▸ **Tasks to complete**:
1) Echo the forum comments word for word, starting at "Looks fantastic, really" and ending at "next-gen Tales game.".
2) In the forum comments, which console does one commenter plan to buy at launch?

▸ **Document segment**:

No one is claiming it as a buzzword. Anyone who knows what ray tracing is will know the quality of it, those who don't will just know that it is a light rendering that resembles real lighting reflection, which is what is being utilized now. It's a big advancement from gen to gen. Lighting techniques are important



Before the PS3 everyone was nice to me :(

Looks fantastic, really excited for the new technical possibilities with next gen consoles.

Going to be buying a PS4 at launch if this keeps up. I hope there's at least one or two solid JRPG in the launch lineup. I would love a next-gen Tales game.

I wish Microsoft would start showing off their hardware too. Although I have low hopes in terms of Japanese support...

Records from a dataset

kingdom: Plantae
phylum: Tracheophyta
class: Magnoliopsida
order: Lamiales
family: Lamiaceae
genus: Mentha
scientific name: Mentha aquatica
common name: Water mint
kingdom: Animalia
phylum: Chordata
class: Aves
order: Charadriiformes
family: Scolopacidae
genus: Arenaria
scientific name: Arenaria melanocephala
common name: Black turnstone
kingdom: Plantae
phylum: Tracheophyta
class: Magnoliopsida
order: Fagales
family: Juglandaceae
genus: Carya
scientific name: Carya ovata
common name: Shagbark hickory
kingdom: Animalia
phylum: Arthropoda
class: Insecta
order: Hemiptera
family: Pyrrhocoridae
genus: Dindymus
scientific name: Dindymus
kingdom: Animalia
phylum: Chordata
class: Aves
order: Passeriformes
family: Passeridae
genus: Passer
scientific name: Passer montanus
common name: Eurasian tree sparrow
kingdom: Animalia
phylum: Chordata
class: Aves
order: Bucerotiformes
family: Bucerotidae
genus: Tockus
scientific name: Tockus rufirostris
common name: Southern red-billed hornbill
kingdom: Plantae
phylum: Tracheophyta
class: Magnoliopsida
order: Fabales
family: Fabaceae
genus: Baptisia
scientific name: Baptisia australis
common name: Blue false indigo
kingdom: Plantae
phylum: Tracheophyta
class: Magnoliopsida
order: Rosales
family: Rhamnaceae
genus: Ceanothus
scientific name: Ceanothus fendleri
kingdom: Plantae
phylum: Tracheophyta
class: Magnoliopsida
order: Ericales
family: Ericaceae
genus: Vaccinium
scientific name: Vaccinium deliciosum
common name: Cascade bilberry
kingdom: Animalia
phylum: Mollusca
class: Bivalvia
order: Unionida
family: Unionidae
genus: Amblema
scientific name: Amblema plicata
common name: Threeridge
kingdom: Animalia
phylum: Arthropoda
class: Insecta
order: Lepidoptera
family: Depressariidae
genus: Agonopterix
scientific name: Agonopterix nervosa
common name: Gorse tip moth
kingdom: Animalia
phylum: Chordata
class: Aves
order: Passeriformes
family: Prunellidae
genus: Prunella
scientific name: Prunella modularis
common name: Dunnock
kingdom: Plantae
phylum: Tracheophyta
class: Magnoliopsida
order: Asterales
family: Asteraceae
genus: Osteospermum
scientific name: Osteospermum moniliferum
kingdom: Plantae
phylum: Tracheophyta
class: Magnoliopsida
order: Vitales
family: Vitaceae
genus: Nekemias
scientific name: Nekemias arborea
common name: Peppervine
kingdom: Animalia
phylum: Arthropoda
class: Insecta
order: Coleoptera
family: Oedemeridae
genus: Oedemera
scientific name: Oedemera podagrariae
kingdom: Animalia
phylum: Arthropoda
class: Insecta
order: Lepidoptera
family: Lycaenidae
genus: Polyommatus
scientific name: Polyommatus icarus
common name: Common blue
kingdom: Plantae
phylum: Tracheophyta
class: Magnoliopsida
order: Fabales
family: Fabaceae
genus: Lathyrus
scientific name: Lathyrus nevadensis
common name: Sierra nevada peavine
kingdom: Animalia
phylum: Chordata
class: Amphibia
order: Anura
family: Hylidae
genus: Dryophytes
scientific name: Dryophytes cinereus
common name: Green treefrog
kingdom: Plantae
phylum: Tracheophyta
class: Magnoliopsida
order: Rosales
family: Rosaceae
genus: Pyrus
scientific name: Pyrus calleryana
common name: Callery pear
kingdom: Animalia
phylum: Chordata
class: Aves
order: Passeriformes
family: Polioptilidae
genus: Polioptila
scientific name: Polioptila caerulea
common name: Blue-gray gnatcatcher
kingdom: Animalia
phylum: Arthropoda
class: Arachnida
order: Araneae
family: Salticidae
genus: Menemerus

▸ **Solutions in order**:
1)
Looks fantastic, really excited for the new technical possibilities with next gen consoles.

Going to be buying a PS4 at launch if this keeps up. I hope there's at least one or two solid JRPG in the launch lineup. I would love a next-gen Tales game.

2) A PS4.